The World Humanitarian Summit is scheduled to take place in Turkey, during May 2016, a meeting proposed by UN Secretary-General Ban Ki-moon.
Breanna Ridsdel, spokesperson for the Summit, said, ”It will be more like a key moment in a conversation which has been going on for decades, and needs to go on for decades to come.”
One aim is to draw as many people into that conversation as possible, including the new players in the humanitarian field whose presence is one of the things changing the environment and making the conversation necessary.
In the past, humanitarian organizations consciously held themselves apart from anyone with military and commercial motives. Now they are being urged to collaborate with the private sector and in some cases, even the military.

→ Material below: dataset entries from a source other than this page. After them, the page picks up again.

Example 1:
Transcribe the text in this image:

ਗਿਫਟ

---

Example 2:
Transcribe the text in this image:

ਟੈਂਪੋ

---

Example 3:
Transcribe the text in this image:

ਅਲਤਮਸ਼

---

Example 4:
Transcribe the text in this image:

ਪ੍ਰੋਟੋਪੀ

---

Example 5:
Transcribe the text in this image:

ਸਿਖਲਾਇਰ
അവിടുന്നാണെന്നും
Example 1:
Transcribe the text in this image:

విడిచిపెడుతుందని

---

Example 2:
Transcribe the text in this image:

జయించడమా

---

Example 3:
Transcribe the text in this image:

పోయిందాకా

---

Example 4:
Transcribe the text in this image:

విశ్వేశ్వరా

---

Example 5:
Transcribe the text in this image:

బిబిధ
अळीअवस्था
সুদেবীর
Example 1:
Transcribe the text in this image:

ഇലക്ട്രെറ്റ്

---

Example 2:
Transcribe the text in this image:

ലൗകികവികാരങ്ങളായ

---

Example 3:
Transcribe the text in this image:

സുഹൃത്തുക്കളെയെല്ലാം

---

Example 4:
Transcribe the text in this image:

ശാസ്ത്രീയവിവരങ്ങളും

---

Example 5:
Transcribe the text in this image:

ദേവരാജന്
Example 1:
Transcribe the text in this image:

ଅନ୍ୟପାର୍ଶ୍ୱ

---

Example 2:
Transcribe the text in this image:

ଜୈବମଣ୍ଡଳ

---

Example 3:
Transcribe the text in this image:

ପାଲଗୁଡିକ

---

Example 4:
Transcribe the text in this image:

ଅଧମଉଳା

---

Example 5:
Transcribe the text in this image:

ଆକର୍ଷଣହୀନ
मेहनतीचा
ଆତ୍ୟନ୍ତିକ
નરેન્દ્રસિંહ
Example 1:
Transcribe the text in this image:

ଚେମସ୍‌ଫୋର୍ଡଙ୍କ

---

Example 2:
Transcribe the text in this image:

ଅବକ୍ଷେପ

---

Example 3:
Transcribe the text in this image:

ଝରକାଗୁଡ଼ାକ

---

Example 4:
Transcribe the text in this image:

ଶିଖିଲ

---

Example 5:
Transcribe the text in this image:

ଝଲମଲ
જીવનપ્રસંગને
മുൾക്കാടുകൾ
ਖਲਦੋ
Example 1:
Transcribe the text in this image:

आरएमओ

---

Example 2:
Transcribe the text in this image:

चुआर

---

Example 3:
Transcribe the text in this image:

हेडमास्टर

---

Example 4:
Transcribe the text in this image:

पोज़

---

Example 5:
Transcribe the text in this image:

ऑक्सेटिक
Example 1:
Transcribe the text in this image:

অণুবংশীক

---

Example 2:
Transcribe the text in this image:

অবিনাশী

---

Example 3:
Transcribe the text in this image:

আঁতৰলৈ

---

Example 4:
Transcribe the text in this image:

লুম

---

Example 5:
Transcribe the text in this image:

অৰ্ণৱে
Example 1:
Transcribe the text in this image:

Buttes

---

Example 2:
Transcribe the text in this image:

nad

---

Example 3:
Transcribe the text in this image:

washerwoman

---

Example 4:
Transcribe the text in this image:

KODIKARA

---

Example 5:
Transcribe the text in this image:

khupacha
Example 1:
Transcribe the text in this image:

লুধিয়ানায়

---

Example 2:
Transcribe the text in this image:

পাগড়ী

In the past, aid was given by rich, developed countries to the poor and the undeveloped. Now the lines are not so clear. Former aid recipients are now middle income countries and aid-givers themselves, and they approach things in a different way. Big multinational NGOs, based in the West, have been joined by a host of local NGOs and civil society organizations working in their own countries. And awareness has grown of the instrumental response role played by aid-affected communities themselves.
Sara Pantuliano, director of the Humanitarian Policy Group at the UK’s Overseas Development Institute, says getting the balance right between the different actors will be crucial to the event’s success. “It’s a UN summit, not an inter-governmental summit,” she told IRIN. “If the recommendations which emerge are strong enough, it could make the changes in the humanitarian architecture which are so badly needed. An inter-governmental process probably wouldn’t be able to move so far. But states have to be on board so that they can take the Summit’s outcomes to the General Assembly and get the decisions required. … Governments will be invited but they won’t be driving the process.”